▸ Text to read:

[Start]

Very cool shirt! No tornadoes touched down I hope!!!


----------



## tecnorobo (Mar 29, 2005)

lucky. sometime perhaps i'll be lucky enough to enjoy a cigar in the midst of tornado sirens and such.
i actually like storms and stuff, so that would be perfect haha.


----------



## coppertop (Dec 29, 2003)

IHT said:


> then coppertop showed up, cuz he got a free PSP2 out of the deal, and we went outside right before the tornados came through our area, sirens going off, all that jazz.


LOL well I will be gracious enough to return the favor when I get mine finally....just waiting for them to be available from a different vendor LOL

But I really appreciated Greg giving me one to try. It was not a dissapointment, although we both agreed they need a little more time.


----------



## dayplanner (Dec 11, 1997)

Hmmm... 

Looks like that shirt is a XL or bigger so if it is too big for you... I'd be happy to help you out. As a matter of fact.... that is a pretty big stogie too so...  


Congrats and WTG guys!


----------



## RPB67 (Mar 26, 2005)

Wear that shirt with pride. It is awesome.


----------



## cookieboy364 (Jan 25, 2005)

Nice shirt Greg. WTG guys, another nice hit of a deserving target.


----------



## floydp (Jun 6, 2004)

Very very nice... Thats a great hit guys. Congrats Greg...


----------



## icehog3 (Feb 20, 2005)

Rollito and Dave, you guys are outta control!!

Great target acquisition....Greg, congrats!!


----------



## Da Klugs (Jan 8, 2005)

Hey they didn't send one for Mike. :r


----------



## D. Generate (Jul 1, 2004)

Way to gang up guys! Very nice hit on a very deserving ho.


----------



## hollywood (Feb 15, 2005)

For the BIGGEST Cohiba fan on CS!!! :r :r 

That was Rolli's idea ... really!  Seriously Greg; thanks for being a great BOTL and for all the things you do. ENJOY!


----------



## pinoyman (Jan 28, 2005)

[End]

▸ Records:
[Start]

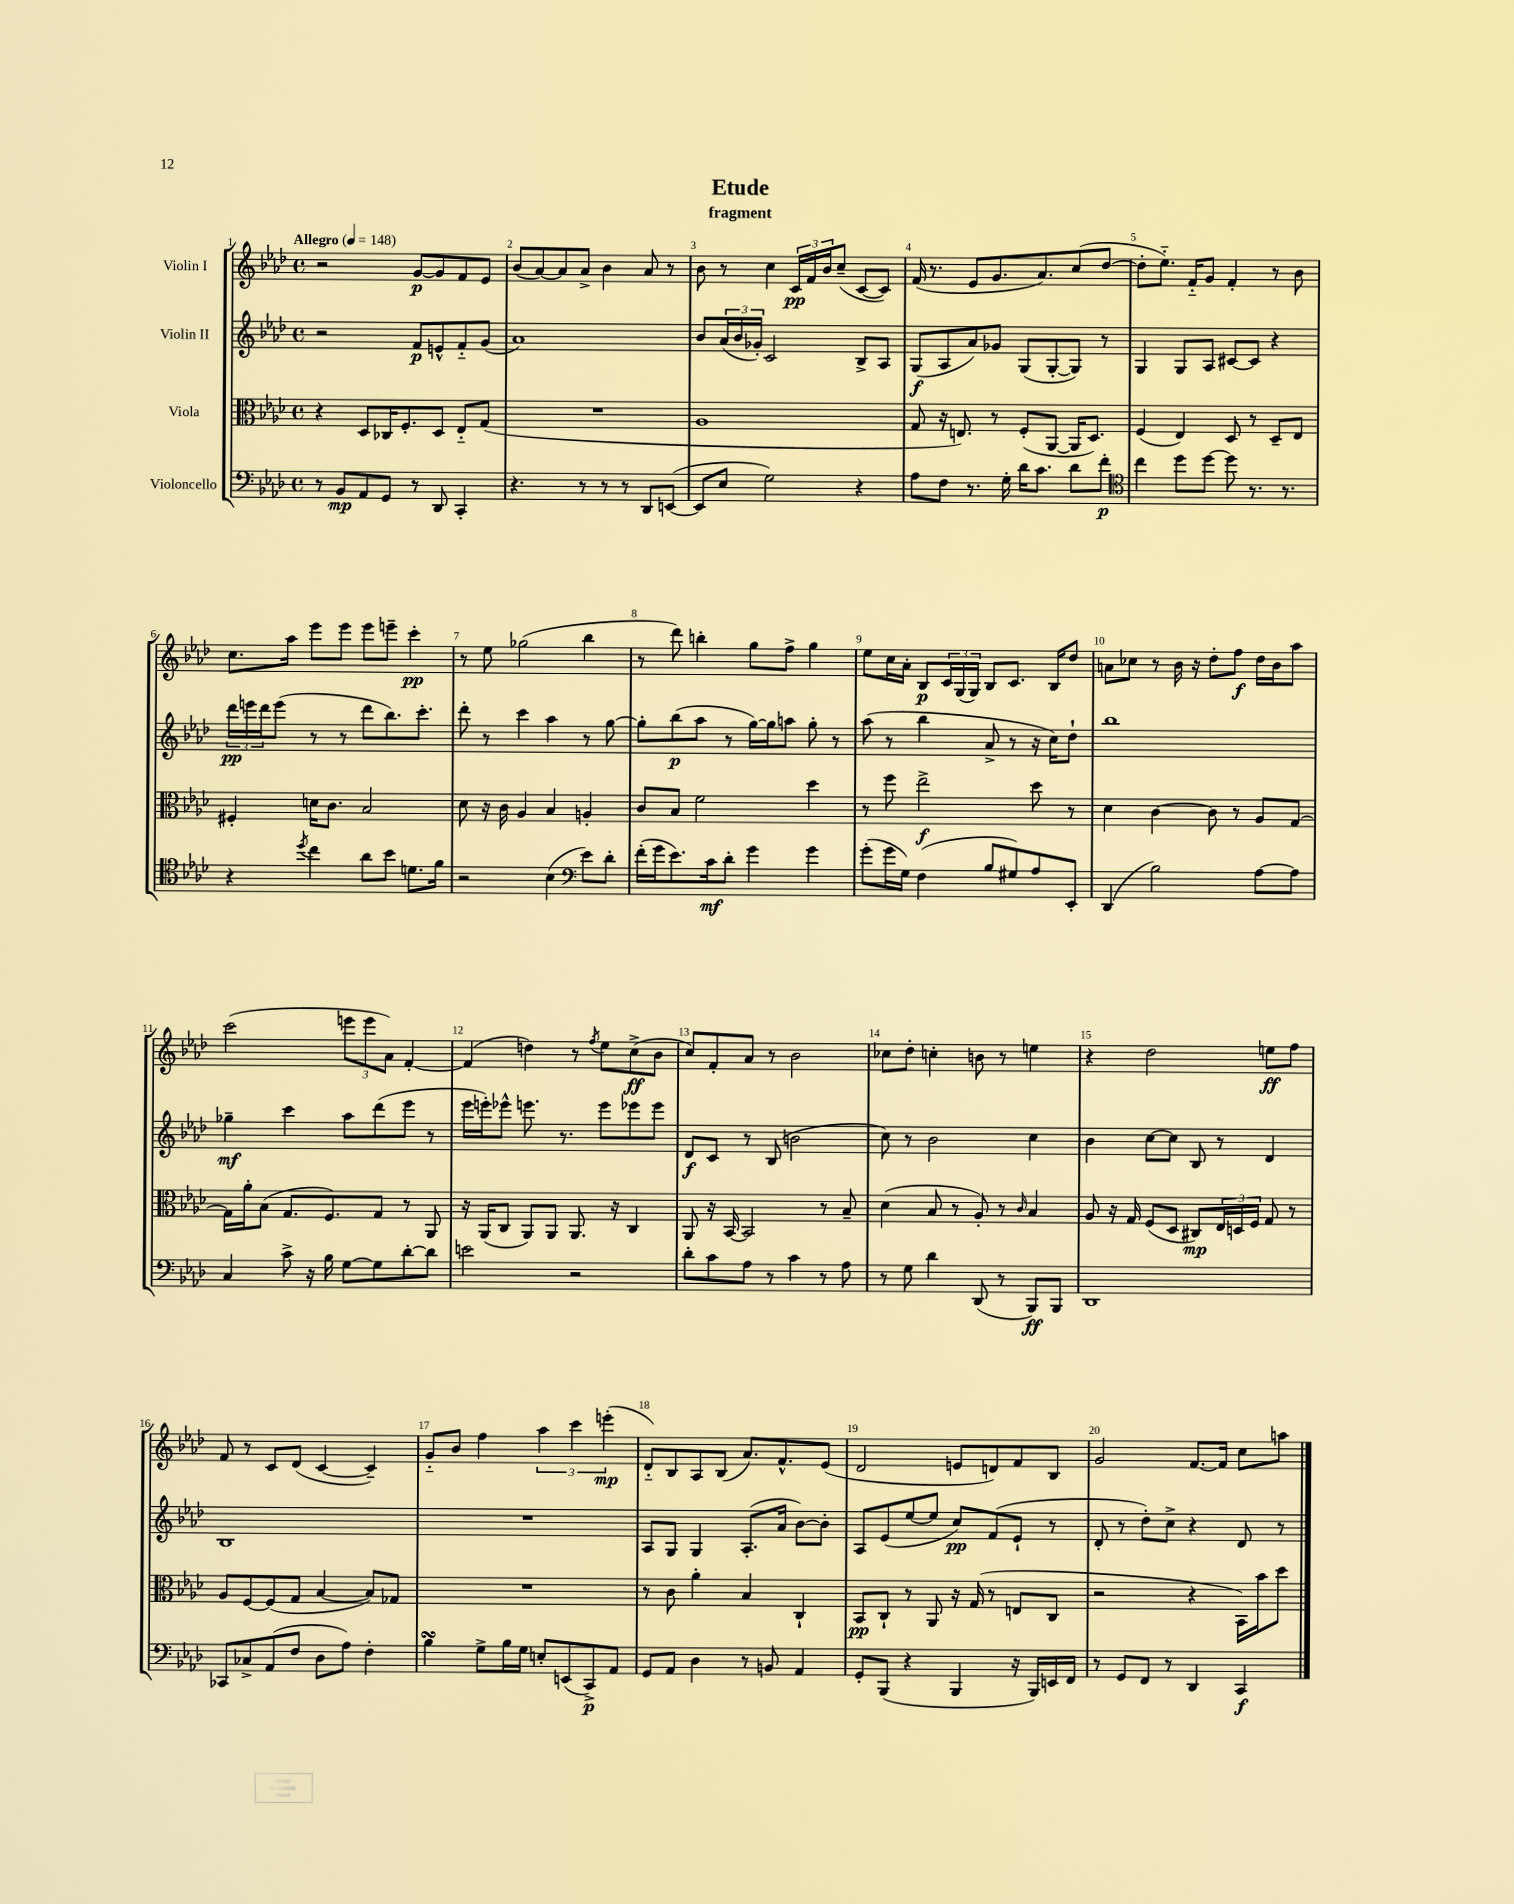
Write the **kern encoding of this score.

**kern	**kern	**kern	**kern
*staff4	*staff3	*staff2	*staff1
*clefF4	*clefC3	*clefG2	*clefG2
*k[b-e-a-d-]	*k[b-e-a-d-]	*k[b-e-a-d-]	*k[b-e-a-d-]
*M4/4	*M4/4	*M4/4	*M4/4
*met(c)	*met(c)	*met(c)	*met(c)
*MM148	*MM148	*MM148	*MM148
8r	4r	2r	2r
8BB-	.	.	.
8AA-	8D-	.	.
8GG	16C-	.	.
.	8.F'	.	.
8r	.	8f	[8g
8DD-	8D-	8e^^	8g]
4CC'	8E-'~	8f'~	8f
.	(8G	(8g	8e-
=	=	=	=
4.r	1r	1a-)	(8b-
.	.	.	[8a-)
.	.	.	8a-]
8r	.	.	8a-^
8r	.	.	4b-
8r	.	.	.
8DD-	.	.	8a-
([8EE	.	.	8r
=	=	=	=
8EE]	1A-	8b-	8b-
8E-	.	(24a-	8r
.	.	24b-	.
.	.	24g-')	.
2G)	.	2c	4cc
.	.	.	24c
.	.	.	24f
.	.	.	24b-
.	.	.	(8cc~
4r	.	8B-^	[8c
.	.	8A-	8c])
=	=	=	=
8A-	8G	(8G	(16f
.	.	.	8.r
8F	16r	8A-	.
.	8.E)	.	.
8.r	.	8a-)	8e-
.	8r	8g-	8.g
16G'	.	.	.
16d-	(8F'	(8G	.
8.c	.	.	8.a-)
.	[8AA-	[8G'	.
8d-	16AA-]	8G])	(8cc
.	8.D-)	.	.
8f'	.	8r	[8dd-
=	=	=	=
*clefC4	*	*	*
4cc	(4F	4G	8dd-']
.	.	.	8.ee-'~)
8dd-	4E-)	8G	.
.	.	.	16f'~
[8dd-	.	8A-	8g
8dd-]	8D-	[8c#	4f'
8.r	8r	8c#]	.
.	8D-~	4r	8r
8.r	.	.	.
.	8E-	.	8b-
=	=	=	=
4r	4F#'	24ddd-	8.cc
.	.	24eee	.
.	.	24ddd-	.
.	.	(8eee	.
.	.	.	16aa-
8qdd-	.	.	.
4cc	16d	8r	8eee-
.	8.c	.	.
.	.	8r	8eee-
8a-	2B-	8ddd-	8eee-
8b-	.	8.bb-)	8eee~
8.d	.	.	4ccc'
.	.	8.ccc'	.
16f	.	.	.
=	=	=	=
2r	8d-	8ddd-'	8r
.	16r	8r	8ee-
.	16c	.	.
.	4A-	4ccc	(2gg-
(4B-	4B-	4aa-	.
*clefF4	*	*	*
8e-)	4A'	8r	4bb-
8d-'	.	[8gg	.
=	=	=	=
(16f'	8c	8gg']	8r
16g	.	.	.
8.e-)	8B-	(8bb-	8ddd-)
.	2f	8aa-	4bb'
16c	.	.	.
8d-'	.	8r	.
4g	.	[16gg)	8gg
.	.	16gg]	.
.	.	8aa	8ff^
4g	4dd-	8gg'	4gg
.	.	8r	.
=	=	=	=
(8g'	8r	(8aa-	8ee-
16g	8ff	8r	16cc
16G)	.	.	16a-'
(4F	2ee-^	4bb-	8B-
.	.	.	24c
.	.	.	(24G
.	.	.	24G)
8B-	.	8a-^	8B-
8G#)	.	8r	8.c
8A-	8dd-	16r	.
.	.	16cc)	16B-
8EE-'	8r	8dd-`	8dd-
=	=	=	=
(4DD-	4d-	1bb-	8a
.	.	.	8cc-
2B-)	[4c	.	8r
.	.	.	16b-
.	.	.	16r
.	8c]	.	8dd-'
.	8r	.	8ff
[8A-	8A-	.	16dd-
.	.	.	16b-
8A-]	[8G	.	8aa-
=	=	=	=
4C	16G]	4gg-~	(2ccc
.	16a-'	.	.
.	(8B-	.	.
8c^	8.G	4ccc	.
16r	.	.	.
16B-	8.F)	.	.
[8G	.	8aa-	12eee
.	.	.	12eee
8G]	8G	(8ddd-	.
.	.	.	12a-)
[8d-'	8r	8eee-	[4f'
8d-]	8AA-	8r	.
=	=	=	=
2e	16r	16eee-	(4f]
.	(16AA-	16eee')	.
.	8C	8eee-^^	.
.	8AA-)	8.eee	4dd)
.	8AA-	.	.
.	.	8.r	.
2r	8.AA-	.	8r
.	.	.	8qff
.	.	8eee	8ee-
.	16r	.	.
.	4C	8eee-	(8cc^
.	.	8eee-	8b-
=	=	=	=
8d-'	8AA-	8d-	8cc)
8c	16r	8c	8f'
.	[16BB-	.	.
8A-	2BB-]	8r	8a-
8r	.	(8B-	8r
4c	.	2b	2b-
8r	8r	.	.
8A-	8B-~	.	.
=	=	=	=
8r	(4d-	8cc)	8cc-
8G	.	8r	8dd-'
4d-	8B-	2b-	4cc'
.	8r	.	.
(8DD-	8A-')	.	8b
8r	8r	.	8r
.	16qqc	.	.
8BBB-)	4B-	4cc	4ee
8BBB-	.	.	.
=	=	=	=
1DD-	8A-	4b-	4r
.	16r	.	.
.	16G	.	.
.	(8F	[8cc	2dd-
.	8D-	8cc]	.
.	8C#)	8B-	.
.	24E-	8r	.
.	24D	.	.
.	24F	.	.
.	8G	4d-	8ee
.	8r	.	8ff
=	=	=	=
8CC-	8A-	1B-	8f
8C-^	[8F	.	8r
(8AA-	(8F]	.	8c
8F	8G	.	(8d-
8D-	[4B-	.	[4c
8A-)	.	.	.
4F'	8B-])	.	4c~])
.	8G-	.	.
=	=	=	=
4B-	1r	1r	8g'~
.	.	.	8b-
8G^	.	.	4ff
16B-	.	.	.
16G	.	.	.
8E'	.	.	6aa-
(8EE	.	.	.
.	.	.	6ccc
8CC^)	.	.	.
.	.	.	(6eee'
8AA-	.	.	.
=	=	=	=
8GG	8r	8A-	8d-'~)
8AA-	8c	8G	8B-
4D-	4a-'	4G	8A-
.	.	.	(8B-
8r	4B-	(8.A-'	8.a-)
8BB	.	.	.
.	.	16a-	8.f^^
4AA-	4C`	[8b-)	.
.	.	8b-']	(8e-
=	=	=	=
8GG'	8BB-	8A-	2d-
(8BBB-	8C`	(8e-	.
4r	8r	[8ee-	.
.	8AA-	8ee-]	.
4BBB-	16r	8cc)	8e
.	(16G	.	.
.	8r	(8f	8d)
16r	8E	8e-`	8f
16BBB-)	.	.	.
16EE	8C	8r	8B-
16FF	.	.	.
=	=	=	=
8r	2r	8d-'	2g
8GG	.	8r	.
8FF	.	8dd-')	.
8r	.	8cc^	.
4DD-	4r	4r	[8.f
.	.	.	16f]
4CC	16BB-)	8d-	8cc
.	16b-	.	.
.	8dd-	8r	8aa
==	==	==	==
*-	*-	*-	*-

[End]

▸ Stated goal 1:
In the cigar forum thread, what did coppertop get out of the deal?
▸ Stated goal 2:
Rewrite the part of the cigar forum thread starting at "## dayplanner (Dec" and ending at "and WTG guys!", with "shirt" replaced by "jersey".
▸ Stated goal 3:
Write the next part of the cigar forum thread, picking up after its last line.

▸ Right answer 1:
A free PSP2.

▸ Right answer 2:
## dayplanner (Dec 11, 1997)

Hmmm... 

Looks like that jersey is a XL or bigger so if it is too big for you... I'd be happy to help you out. As a matter of fact.... that is a pretty big stogie too so...  


Congrats and WTG guys!

▸ Right answer 3:
hollywood said:


> For the BIGGEST Cohiba fan on CS!!! :r :r
> 
> That was Rolli's idea ... really! Seriously Greg; thanks for being a great BOTL and for all the things you do. ENJOY!


Man! I tried, but I can't find anything with ISOM  
Next time we'll make it better... 

Salud to a Great BOTL!


----------



## D. Generate (Jul 1, 2004)

pinoyman said:


> Man! I tried, but I can't find anything with ISOM


 :r :r


----------



## IHT (Dec 27, 2003)

coppertop said you guys probably did it as a joke, making sure it said cohiba... i don't give a rip, i'll wear that som'biatch.. hell, i'll take it to the SoCal herf!!


----------



## colgate (Jan 18, 2005)

IHT said:


> coppertop said you guys probably did it as a joke, making sure it said cohiba... i don't give a rip, i'll wear that som'biatch.. hell, i'll take it to the SoCal herf!!


I am busting a gut here. This is like the most delicate of moments. 

If I ever get hit, no matter where when or how, somebody's gonna pay on down the line 

Way to go boys. Way to go.


----------



## Ninja Vanish (Apr 7, 2005)

Dude, one word, bitchin.


----------



## colgate (Jan 18, 2005)

pinoyman said:


> Man! I tried, but I can't find anything with ISOM
> Next time we'll make it better...
> 
> Salud to a Great BOTL!


Pinoyman you are too funny. In consideration of this momentous occasion, well this and my son's little league team putting a 10-0 beatdown on a rival while he went 3 for 3 with a walk, I figure it's time break out the Black Bush and a nice Cohiba ISOM. I think there is a dobles meaning in all this but not positive.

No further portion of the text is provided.